REALWorld Law

Taxes

Taxation of distributions

Are additional taxes incurred if any income generated from a real estate investment is transferred to the shareholders or partners in the relevant vehicle and can these be reduced or offset in any way?

Australia

Australia

Australian resident investors are taxed at their tax rates on distributions (dividends) received from a company and credits (referred to as 'franking credits') may be available to Australian resident investors for the tax already paid by the company on the profits from which the distributions are paid. Due to the availability of the credits, effectively, Australian resident investors pay tax in respect of the distributions on the difference between their tax rate and the 30 percent tax already paid by the company.

Payments of fully franked dividends (that is, dividends paid out of profits which have already been subject to taxation in Australia) from a company to non-Australian resident investors are not subject to further Australian income or withholding tax. Payments of unfranked dividends (that is, dividends which have not been subject to taxation in Australia) from a company to non-Australian resident investors are generally subject to Australian withholding tax of 30 percent. This withholding tax rate may decrease (between 0 percent and 15 percent) where the non-resident investor resides in a country with which Australia has a double tax agreement.

For flow through or tax-transparent entities (such as certain trusts and partnerships), Australian resident investors are taxed at their marginal tax rates in respect of income received by the entity. Non-Australian resident investors are subject to Australian withholding taxes in respect of certain distributions (such as, dividends and interest) and are taxed at their individual tax rates (up to 45 percent) in respect of other taxable distributions.
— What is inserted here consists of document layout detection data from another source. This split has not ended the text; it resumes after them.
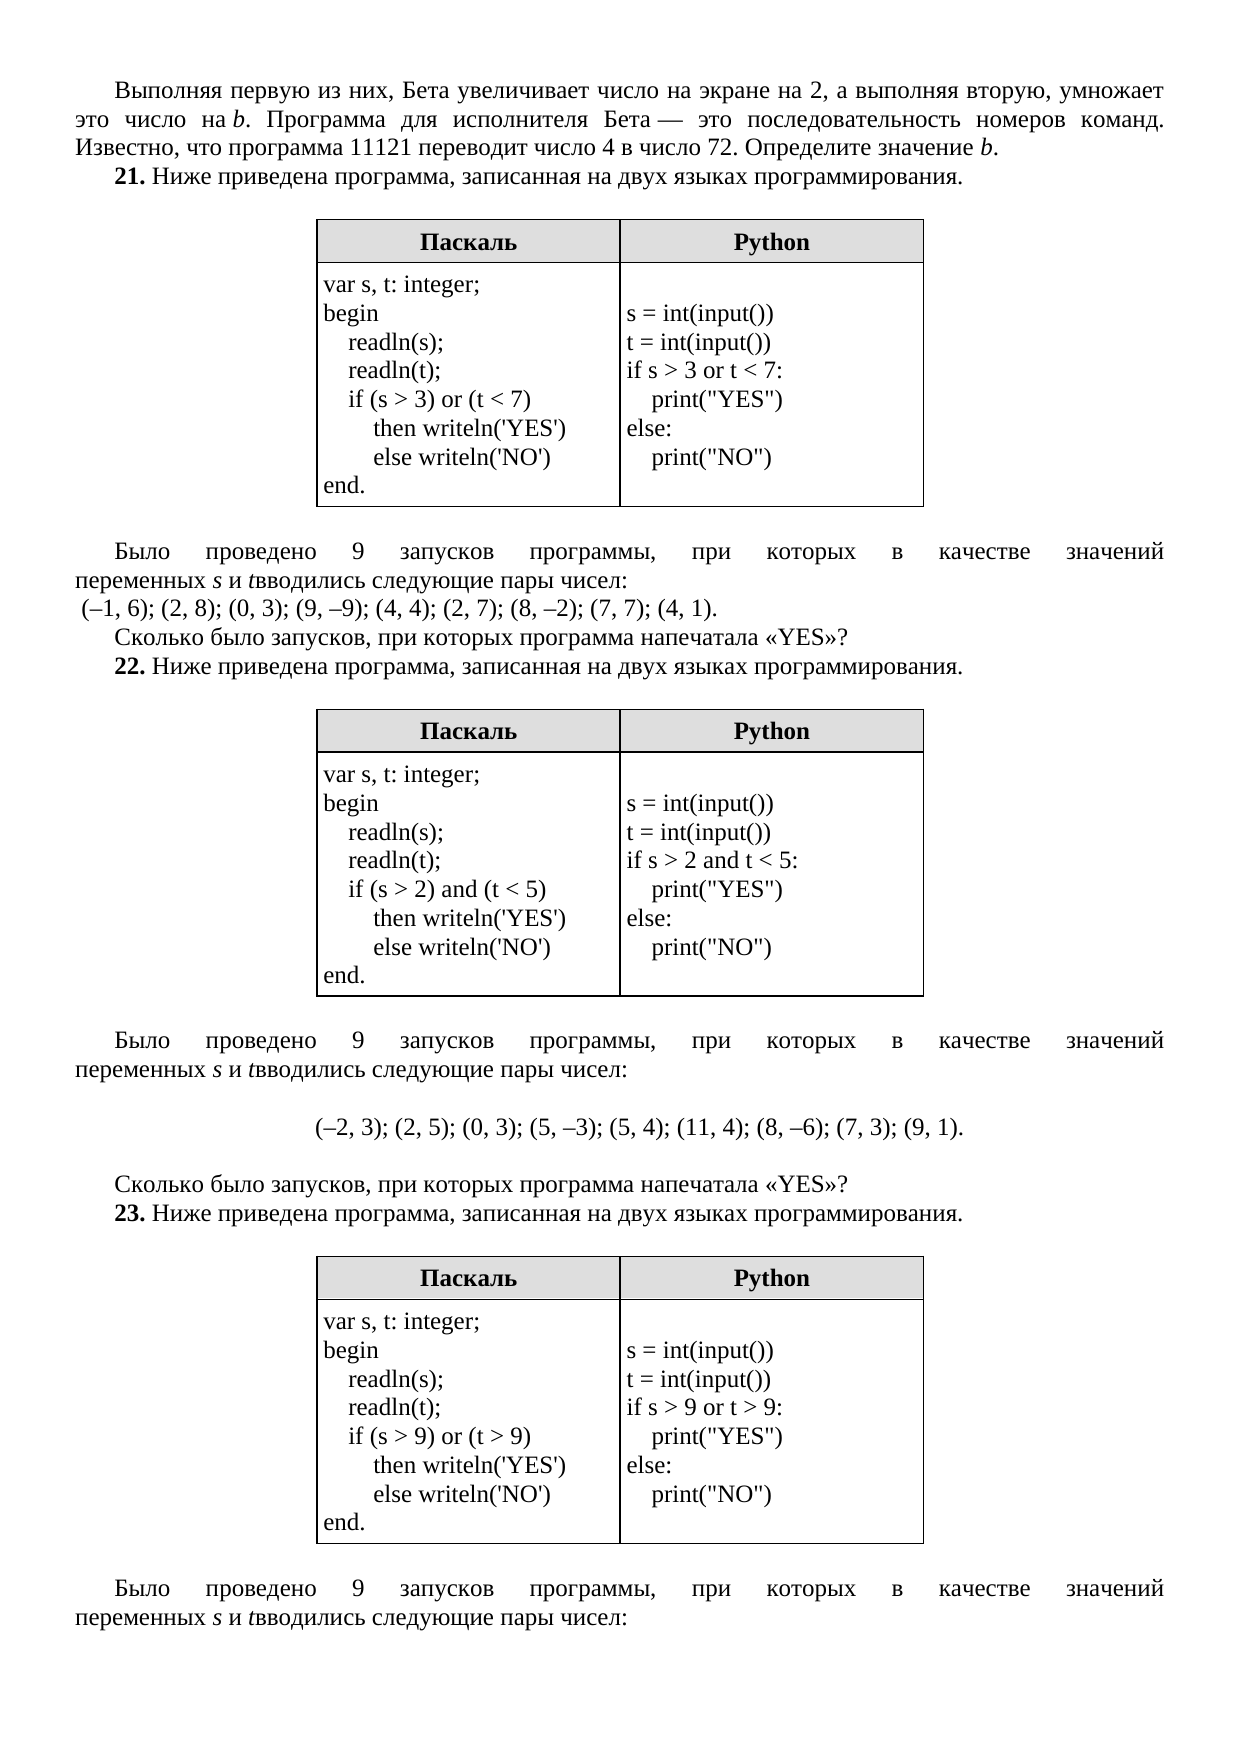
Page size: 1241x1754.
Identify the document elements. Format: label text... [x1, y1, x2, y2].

table_header Python [621, 220, 923, 262]
text Было проведено 9 запусков программы, при которых в качестве значений переменных s и tвводились следующие пары чисел: [75, 1026, 1165, 1083]
table_header Паскаль [318, 710, 619, 751]
text Выполняя первую из них, Бета увеличивает число на экране на 2, а выполняя вторую, умножает это число на b. Программа для исполнителя Бета — это последовательность номеров команд. Известно, что программа 11121 переводит число 4 в число 72. Определите значение b. [75, 75, 1165, 161]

For trusts, the Australian trustee generally withholds the tax payable from distributions made to non-resident investors. As discussed above in respect of dividends, the rate of Australian withholding tax may be lowered in respect of distributions of dividends and interest where the non-Australian resident investor resides in a country with which Australia has a double tax agreement. Recent changes allow distributions from managed investment trusts to non-Australian resident investors who reside in an effective information exchange country (such as the US, UK etc) of rental income and capital gains to be taxed at 15 percent (from 1 July 2012 and onwards). Otherwise, a 30 percent tax rate applies.

The flow through entity itself is generally not subject to taxation.